Le vendeur se montrait désormais agressif. Il cherchait visiblement la confrontation et finit par lâcher :

       Allez la gouine, prends-là ta carte postale, j’te la fais gratos !

 

Tutoiement. Insulte. Violence verbale. Pourquoi a-t-il voulu me blesser ? Me faire du mal gratuitement ? Je ne voulais qu’acheter une carte postale… Émilie réussit à sortir du magasin ; elle était sonnée. À l’extérieur, un marcheur se reposait sur un banc, les genoux repliés, la tête entre ses mains. Un chat blanc et gris l’observait depuis un muret. Deux vieilles dames, parlaient du nouveau variant du Corona virus. Nous étions bien sur la planète Terre en 2022. Elle marcha vers le félin, moins consciente du monde extérieur que d’elle-même, en retirant son masque sanitaire avec précaution. Elle huma l’air ambiant : il était lourd. Les oreilles du chat se dressèrent soudainement, anticipant le roulement sourd du tonnerre qui suivit. Elle griffonna quelques lignes puis glissa la carte postale dans la poche arrière de son jeans. Peu de temps après, le car postal jaune arriva et Émilie monta à l’avant. Un siège sur deux était volontairement laissé libre par les passagers. Les innombrables lacets de la route ne tardèrent pas à lui donner la nausée. Son téléphone sonna. Sa mère. Elle ne répondit pas. Pas assez forte aujourd’hui pour l’affronter. Comme personne ne se parlait, Émilie pouvait clairement entendre les chansons que la radio diffusait. Sur un rythme entrainant, une voix féminine imaginait « un monde plus doux que celui-là ». À l’arrivée du car, elle prit les escaliers roulants de la gare pour rejoindre la voie no 3. Le vent soufflait fort et les premières gouttes de pluie tombaient.
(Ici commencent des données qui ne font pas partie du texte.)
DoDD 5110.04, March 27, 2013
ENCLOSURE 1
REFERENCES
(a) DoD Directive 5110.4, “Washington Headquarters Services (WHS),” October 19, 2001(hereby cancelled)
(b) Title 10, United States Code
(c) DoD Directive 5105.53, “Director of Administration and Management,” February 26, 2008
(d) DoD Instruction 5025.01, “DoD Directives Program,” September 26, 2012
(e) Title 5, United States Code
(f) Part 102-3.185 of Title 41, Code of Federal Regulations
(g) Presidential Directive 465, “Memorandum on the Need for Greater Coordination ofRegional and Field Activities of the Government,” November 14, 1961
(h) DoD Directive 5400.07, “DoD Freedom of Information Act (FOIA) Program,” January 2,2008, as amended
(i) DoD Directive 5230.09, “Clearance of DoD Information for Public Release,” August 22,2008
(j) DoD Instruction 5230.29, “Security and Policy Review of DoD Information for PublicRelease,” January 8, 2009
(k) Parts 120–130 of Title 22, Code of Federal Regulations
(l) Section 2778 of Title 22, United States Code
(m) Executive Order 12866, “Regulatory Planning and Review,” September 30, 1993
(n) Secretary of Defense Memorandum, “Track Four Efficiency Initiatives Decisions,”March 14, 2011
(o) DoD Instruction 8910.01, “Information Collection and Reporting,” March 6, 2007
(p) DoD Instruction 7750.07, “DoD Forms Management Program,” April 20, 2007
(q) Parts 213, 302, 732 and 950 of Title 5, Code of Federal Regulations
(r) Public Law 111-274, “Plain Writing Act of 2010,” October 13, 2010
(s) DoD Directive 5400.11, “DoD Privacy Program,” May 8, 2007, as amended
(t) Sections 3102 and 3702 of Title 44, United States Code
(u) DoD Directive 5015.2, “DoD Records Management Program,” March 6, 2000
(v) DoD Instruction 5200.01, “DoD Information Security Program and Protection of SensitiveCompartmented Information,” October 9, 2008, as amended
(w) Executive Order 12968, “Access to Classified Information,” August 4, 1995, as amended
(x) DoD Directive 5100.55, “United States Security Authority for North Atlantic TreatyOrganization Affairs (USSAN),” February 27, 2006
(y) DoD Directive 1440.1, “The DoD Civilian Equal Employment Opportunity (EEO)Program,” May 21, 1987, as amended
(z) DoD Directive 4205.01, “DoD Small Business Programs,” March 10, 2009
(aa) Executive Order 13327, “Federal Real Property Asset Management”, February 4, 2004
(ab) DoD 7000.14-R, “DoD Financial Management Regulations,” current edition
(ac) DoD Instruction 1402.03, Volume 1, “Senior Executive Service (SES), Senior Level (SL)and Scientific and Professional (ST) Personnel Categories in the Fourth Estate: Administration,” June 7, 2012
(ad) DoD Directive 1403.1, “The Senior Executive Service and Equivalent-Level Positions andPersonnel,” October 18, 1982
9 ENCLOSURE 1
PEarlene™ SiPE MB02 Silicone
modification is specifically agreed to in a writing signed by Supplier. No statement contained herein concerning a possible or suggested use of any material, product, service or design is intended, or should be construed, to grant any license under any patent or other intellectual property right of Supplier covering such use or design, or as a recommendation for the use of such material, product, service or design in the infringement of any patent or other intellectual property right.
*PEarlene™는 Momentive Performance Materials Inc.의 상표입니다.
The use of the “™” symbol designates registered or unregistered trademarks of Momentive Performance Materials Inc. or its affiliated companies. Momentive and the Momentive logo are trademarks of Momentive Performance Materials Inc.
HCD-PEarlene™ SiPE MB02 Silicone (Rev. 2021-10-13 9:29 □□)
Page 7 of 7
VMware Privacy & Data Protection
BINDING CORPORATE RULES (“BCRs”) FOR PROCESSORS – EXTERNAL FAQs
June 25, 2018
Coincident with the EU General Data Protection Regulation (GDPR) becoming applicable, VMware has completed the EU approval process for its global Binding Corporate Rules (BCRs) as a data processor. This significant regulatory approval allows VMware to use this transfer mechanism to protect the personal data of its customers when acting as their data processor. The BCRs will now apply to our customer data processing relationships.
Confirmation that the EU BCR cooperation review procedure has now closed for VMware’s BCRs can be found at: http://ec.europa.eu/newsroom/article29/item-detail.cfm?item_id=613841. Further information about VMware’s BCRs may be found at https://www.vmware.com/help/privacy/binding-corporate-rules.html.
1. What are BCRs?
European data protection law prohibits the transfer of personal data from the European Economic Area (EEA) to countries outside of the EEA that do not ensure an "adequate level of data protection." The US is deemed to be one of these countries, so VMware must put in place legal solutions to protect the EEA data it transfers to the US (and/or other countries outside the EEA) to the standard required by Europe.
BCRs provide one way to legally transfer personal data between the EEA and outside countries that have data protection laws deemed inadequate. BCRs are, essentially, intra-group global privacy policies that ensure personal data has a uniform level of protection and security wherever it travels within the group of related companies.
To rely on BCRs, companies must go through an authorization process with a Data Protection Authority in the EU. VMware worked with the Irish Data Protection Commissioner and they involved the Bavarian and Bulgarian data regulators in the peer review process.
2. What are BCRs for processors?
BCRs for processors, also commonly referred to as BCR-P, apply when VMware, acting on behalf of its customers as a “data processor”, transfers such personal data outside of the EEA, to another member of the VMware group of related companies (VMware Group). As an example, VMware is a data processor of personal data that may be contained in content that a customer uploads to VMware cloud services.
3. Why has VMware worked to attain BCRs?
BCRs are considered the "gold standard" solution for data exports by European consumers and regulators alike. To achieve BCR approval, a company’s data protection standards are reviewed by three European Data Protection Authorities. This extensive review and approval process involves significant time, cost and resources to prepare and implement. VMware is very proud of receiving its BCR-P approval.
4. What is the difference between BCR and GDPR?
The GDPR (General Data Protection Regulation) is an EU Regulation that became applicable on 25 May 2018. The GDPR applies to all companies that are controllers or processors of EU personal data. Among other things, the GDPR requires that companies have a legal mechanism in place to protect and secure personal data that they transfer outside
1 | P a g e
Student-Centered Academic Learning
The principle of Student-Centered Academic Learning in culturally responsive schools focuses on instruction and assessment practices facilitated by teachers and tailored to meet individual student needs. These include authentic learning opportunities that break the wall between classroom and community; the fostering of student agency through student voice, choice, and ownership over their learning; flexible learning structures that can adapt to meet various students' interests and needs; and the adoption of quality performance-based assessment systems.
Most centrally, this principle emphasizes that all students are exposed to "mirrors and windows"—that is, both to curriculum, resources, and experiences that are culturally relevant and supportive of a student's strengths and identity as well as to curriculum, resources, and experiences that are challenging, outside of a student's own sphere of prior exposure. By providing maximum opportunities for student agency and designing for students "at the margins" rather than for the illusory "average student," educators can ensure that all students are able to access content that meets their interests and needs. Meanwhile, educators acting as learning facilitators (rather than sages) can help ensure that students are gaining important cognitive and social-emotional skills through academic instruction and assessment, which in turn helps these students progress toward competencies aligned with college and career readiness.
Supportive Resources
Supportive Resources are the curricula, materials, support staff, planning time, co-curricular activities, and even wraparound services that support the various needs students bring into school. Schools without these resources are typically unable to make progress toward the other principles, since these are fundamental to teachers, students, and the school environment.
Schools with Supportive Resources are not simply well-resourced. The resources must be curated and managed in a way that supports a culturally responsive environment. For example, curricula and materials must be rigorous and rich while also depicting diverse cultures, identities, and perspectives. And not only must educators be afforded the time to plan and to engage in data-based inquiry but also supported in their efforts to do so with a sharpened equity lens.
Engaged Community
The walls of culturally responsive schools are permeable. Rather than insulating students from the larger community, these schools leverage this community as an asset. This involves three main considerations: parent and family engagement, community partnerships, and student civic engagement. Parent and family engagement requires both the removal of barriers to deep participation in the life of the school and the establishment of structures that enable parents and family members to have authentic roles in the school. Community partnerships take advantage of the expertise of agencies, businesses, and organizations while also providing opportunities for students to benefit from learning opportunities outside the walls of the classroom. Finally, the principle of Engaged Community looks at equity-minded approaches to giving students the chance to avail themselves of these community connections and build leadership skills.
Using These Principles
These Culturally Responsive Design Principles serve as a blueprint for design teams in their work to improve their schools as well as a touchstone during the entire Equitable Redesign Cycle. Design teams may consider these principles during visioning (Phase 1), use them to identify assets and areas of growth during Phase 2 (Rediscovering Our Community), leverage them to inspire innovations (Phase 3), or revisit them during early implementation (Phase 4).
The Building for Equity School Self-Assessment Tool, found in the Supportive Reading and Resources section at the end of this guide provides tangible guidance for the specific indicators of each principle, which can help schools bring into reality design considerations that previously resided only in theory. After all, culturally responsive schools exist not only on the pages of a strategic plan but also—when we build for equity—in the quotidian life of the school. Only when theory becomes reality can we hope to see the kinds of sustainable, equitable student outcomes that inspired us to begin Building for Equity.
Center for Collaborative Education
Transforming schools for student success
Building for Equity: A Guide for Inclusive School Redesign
Elle passa devant la salle d’attente vitrée, puis se dirigea vers l’extrémité du quai. Émilie en profita pour se nettoyer les mains à l’aide de son gel désinfectant. Le train pour Genève était déjà en vue et ralentissait. Émilie se rapprocha des voies, leva la tête et aperçut un couple de corbeaux voler devant la grande église blanche de Salins. Juste avant le passage du train, elle se propulsa sur les rails. Le choc fut terrible : la locomotive la frappa de plein fouet et son corps démembré fut projeté sur le quai. Les passagers entendirent un bruit sourd puis le grincement des freins d’urgence. Quelques minutes plus tard, le conducteur annonça aux passagers qu’un « accident de personne » était survenu. Dans la Rue des entrepôts, derrière la gare, une carte postale prenait l’eau. L’encre qui coulait ne permettait déjà plus de comprendre son message. Le trafic ferroviaire reprit avec deux heures de retard au grand soulagement des passagers.